◆ Problem ◆
Count the lines in the listing below that contain the string "pose", matching case exactly, and reply with that number alone.

◆ Given material ◆
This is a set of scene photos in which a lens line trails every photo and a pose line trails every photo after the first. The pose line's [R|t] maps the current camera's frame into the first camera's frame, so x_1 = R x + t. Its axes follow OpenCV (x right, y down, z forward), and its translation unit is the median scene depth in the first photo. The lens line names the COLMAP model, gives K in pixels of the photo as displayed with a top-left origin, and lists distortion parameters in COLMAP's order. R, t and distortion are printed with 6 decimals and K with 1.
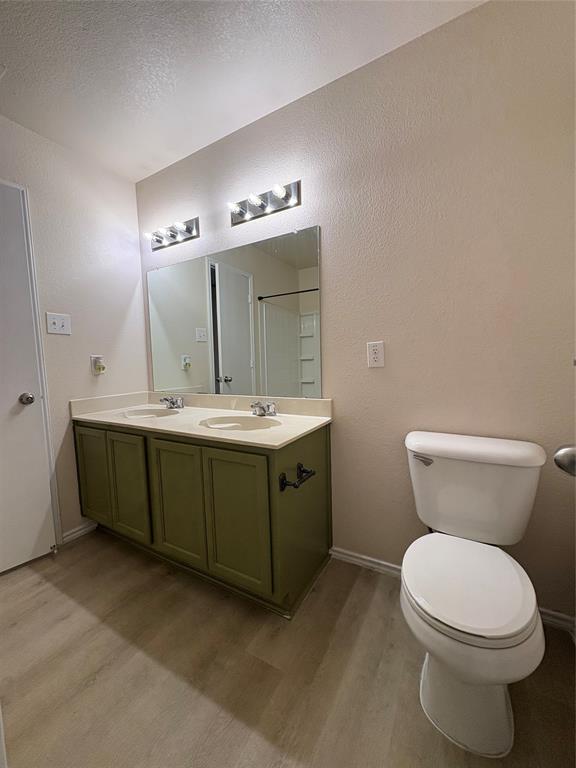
lens RADIAL K [[305.2, 0, 288.1], [0, 305.2, 383.9], [0, 0, 1]] dist [-0.000098, 0.000203]
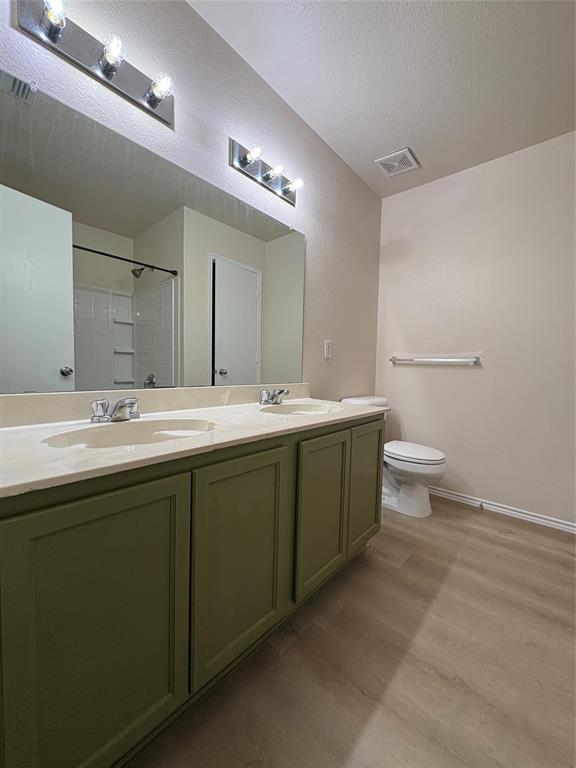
lens RADIAL K [[305.2, 0, 288.1], [0, 305.2, 383.9], [0, 0, 1]] dist [-0.000098, 0.000203]
pose [[0.189243, -0.020460, 0.981717, -1.069096], [0.046143, 0.998864, 0.011922, 0.036306], [-0.980846, 0.043043, 0.189972, 0.848444]]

◆ Task answer ◆
2